» **What is required**
Answer these questions using the abstract on manganese and arsenic in human cells:
1. How many energy-related nucleotides does the HPLC method measure in parallel?
2. At what MnCl₂ concentration did ATP, NAD⁺ and NADH levels drop in human lung cells?
3. From what concentration did dimethylarsinic acid disturb the energy-related nucleotides in lung cells?

» **Reading passage**
Effects of manganese and arsenic species on the level of energy related nucleotides in human cells

Abstract

Cellular adenine and pyridine nucleotides play important roles in the cellular energy and redox state. An imbalance in the cellular levels of these tightly regulated energy related nucleotides can lead to oxidative stress and thus is discussed to contribute to neurotoxic and carcinogenic processes. Here we established a reliable ion-pair reversed phase HPLC based method for the parallel quantification of six energy related nucleotides (ATP, ADP, ADP-ribose, AMP, NAD⁺, NADH) in cells and subsequently applied it to determine effects of manganese and arsenic species in cultured human cells. In human lung cells, MnCl₂ (≥50 μM) decreased the levels of ATP, NAD⁺ and NADH as well as the NAD⁺/NADH ratio. This reflects a decline in the cellular energy metabolism, most likely resulting from a disturbance of the mitochondrial function. In contrast, cultured astrocytes were more resistant towards manganese. Regarding the arsenicals, a disturbance of the cellular energy related nucleotides was detected in lung cells for arsenite (≥50 μM), monomethylarsonous (≥1 μM), dimethylarsinous (≥1 μM) and dimethylarsinic acid (≥100 μM). Thereby, the single arsenicals seem to disturb the cellular energy and redox state by different mechanisms. Taken together, this study provides further evidence that cellular energy related nucleotides serve as sensitive indicators for toxic species exposure. When searching for a molecular mechanism of toxic compounds, the data illustrate the necessity of quantifying several energy related nucleotides in parallel, especially since ATP depletion, redox state alterations and oxidative stress are known to potentiate each other.

» **Supplied material**
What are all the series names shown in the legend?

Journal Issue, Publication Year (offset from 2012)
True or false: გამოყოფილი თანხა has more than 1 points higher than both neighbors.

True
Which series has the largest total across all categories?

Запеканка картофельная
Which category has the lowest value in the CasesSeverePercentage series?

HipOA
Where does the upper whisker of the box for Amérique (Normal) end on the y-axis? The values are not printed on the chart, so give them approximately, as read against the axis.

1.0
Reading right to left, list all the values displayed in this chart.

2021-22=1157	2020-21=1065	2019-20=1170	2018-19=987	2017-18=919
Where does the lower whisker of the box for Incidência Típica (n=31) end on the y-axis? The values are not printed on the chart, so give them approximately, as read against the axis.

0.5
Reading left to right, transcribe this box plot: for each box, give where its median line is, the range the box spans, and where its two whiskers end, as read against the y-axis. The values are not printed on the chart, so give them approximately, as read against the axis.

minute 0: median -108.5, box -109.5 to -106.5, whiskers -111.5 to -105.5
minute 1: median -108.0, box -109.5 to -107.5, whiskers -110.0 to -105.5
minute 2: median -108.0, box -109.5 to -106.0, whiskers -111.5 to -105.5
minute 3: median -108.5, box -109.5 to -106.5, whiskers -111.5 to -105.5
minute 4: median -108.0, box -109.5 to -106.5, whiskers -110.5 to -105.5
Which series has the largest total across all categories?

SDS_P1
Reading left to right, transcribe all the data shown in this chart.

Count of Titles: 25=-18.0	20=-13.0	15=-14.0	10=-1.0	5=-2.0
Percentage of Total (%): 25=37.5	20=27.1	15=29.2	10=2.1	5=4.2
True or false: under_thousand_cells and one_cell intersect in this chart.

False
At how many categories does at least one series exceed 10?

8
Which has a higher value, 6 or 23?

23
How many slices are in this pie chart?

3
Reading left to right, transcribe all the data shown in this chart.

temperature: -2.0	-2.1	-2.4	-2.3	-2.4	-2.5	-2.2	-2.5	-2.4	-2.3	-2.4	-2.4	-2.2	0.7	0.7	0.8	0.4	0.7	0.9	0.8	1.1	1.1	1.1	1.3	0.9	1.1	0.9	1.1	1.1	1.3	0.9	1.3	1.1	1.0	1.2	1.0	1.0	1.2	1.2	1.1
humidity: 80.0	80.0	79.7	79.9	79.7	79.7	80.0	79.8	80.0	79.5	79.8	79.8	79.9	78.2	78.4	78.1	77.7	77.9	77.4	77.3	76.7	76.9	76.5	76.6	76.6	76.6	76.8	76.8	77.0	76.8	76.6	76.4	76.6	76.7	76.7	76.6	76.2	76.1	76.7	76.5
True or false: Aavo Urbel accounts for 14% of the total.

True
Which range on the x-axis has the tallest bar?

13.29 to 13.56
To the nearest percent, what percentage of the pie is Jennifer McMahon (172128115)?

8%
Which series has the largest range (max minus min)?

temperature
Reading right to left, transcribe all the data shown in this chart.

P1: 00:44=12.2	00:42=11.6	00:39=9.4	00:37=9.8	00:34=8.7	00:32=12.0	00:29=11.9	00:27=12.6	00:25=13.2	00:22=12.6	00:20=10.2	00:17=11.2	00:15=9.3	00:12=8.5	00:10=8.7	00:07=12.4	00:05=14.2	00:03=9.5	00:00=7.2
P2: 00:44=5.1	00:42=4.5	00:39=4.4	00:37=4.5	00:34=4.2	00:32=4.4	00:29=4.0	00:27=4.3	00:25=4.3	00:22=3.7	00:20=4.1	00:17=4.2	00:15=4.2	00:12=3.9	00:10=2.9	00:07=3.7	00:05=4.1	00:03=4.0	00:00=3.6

» **Task answer**
1. Six: ATP, ADP, ADP-ribose, AMP, NAD⁺ and NADH.
2. At 50 μM and above.
3. From 100 μM.